Affaires - Droit économique
Public - Droit public des affaires
21/03/2018
Le 7 mars 2018, la Cour de justice est venue exhorter la France à récupérer l’aide de plus de 642 millions d’euros accordée entre 2001 et 2004 dans le cadre de la restructuration du Sernam, ancienne filiale de la SCNF avant sa privatisation en 2005. L’occasion pour le juge européen d’indiquer que le test de l’investisseur privé n’est pas applicable aux mesures compensatoires qui peuvent être mise en œuvre en cas de sauvetage d'une entreprise.
En 2001, la Commission a autorisé, sous conditions, une aide à la restructuration de 503 millions d’euros en faveur du Sernam, une société de transport express et de colis, alors détenu à 100 % par la SNCF. Constatant que les conditions de cette décision n’avaient pas été respectées et qu’une aide nouvelle et incompatible de 41 millions d’euros avait été accordée, Bruxelles a adopté en 2004 une seconde décision (ci-après « Sernam 2 »). Elle enjoignait l’État à récupérer l’aide et offrait au Sernam la possibilité, soit de se retirer du marché du transport routier, soit de vendre ses actifs en bloc au prix du marché à une société dépourvue de lien juridique avec la SNCF.

Après avoir constaté que la seconde option retenue par la France n’avait pas été respectée, l’exécutif européen a adopté le 9 mars 2012 une ultime décision. Il déclarait que l’ensemble des aides dont le Sernam avait bénéficié, soit un total de 642 millions d’euros, devait être remboursé par la Financière Sernam, qui s’était portée acquéreur des actifs vendus, en raison de la continuité économique existant entre les 2 entités. 
 
Cette posture a été confirmée par le Tribunal de l’Union européenne devant lequel l’opérateur historique avait introduit un recours en annulation de la décision de 2012. Le juge a en effet estimé que la condition de compatibilité de l’aide à la restructuration relative à la vente des actifs en bloc du Sernam n’avait pas été respectée.

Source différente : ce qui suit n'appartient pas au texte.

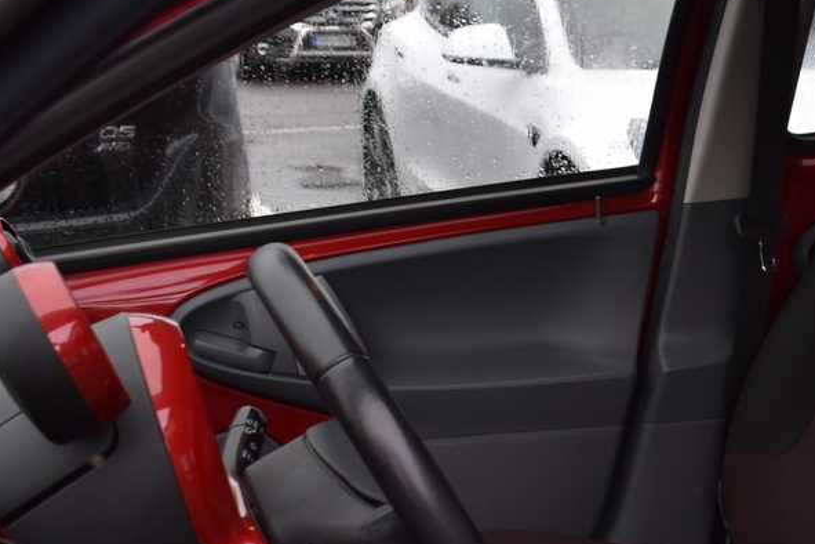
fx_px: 1675
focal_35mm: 74
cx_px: 827
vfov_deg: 18.1
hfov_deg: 25.9
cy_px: 504
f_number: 5.6
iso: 400
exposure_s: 1/125
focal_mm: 18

Saisie du pourvoi formé par la SNCF, la Cour de justice est venue entériner cette solution en soulignant que la « vente des actifs en bloc » prévue par Sernam 2 devait s’analyser en mesure compensatoire visant l’interruption de l’activité économique de la société afin de prévenir toute distorsion de concurrence inhérente à l’octroi de l’aide à sa restructuration. En d’autre termes, le dispositif aménagé par la Commission avait été détourné de sa finalité.

Et le juge du Luxembourg d’ajouter que le test de l’investisseur privé avisé n’est pas applicable à la mise en œuvre d’une mesure compensatoire.

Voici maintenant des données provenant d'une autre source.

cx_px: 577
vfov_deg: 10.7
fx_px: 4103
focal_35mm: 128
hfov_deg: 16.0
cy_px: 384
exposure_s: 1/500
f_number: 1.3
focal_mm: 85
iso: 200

Rappelons à cet égard que les mesures compensatoires s’analysent fréquemment comme une compensation non des effets défavorables subis par le processus concurrentiel mais du préjudice subi par les concurrents de l’entreprise aidée. Ainsi que le note l’introduction des lignes directrices pour les aides au sauvetage et à la restructuration, la Commission exigera des « contreparties pour réduire au minimum les effets sur les concurrents », ce qu’il convient d’interpréter comme « se [traduisant] le plus souvent par une limitation de la présence que l’entreprise [bénéficiaire] peut assumer sur son ou ses marchés à l’issue de la période de restructuration » (cf. Décision de la Commission du 18 février 2004 dans l’affaire C28/02 – Bankgesellschaft Berlin AG, pt. 257 ; v. O. Billard et S. Martin, Les mesures de soutien public aux entreprises en difficulté au regard de la prohibition des aides d’État, RLC 2014/38, n° 2493).  
 
Le critère de l’investisseur privé permet d’établir si les mesures adoptées par l’État membre concerné ont obéi à un critère de rationalité économique, de sorte qu’un investisseur privé pourrait également être en mesure de les accepter.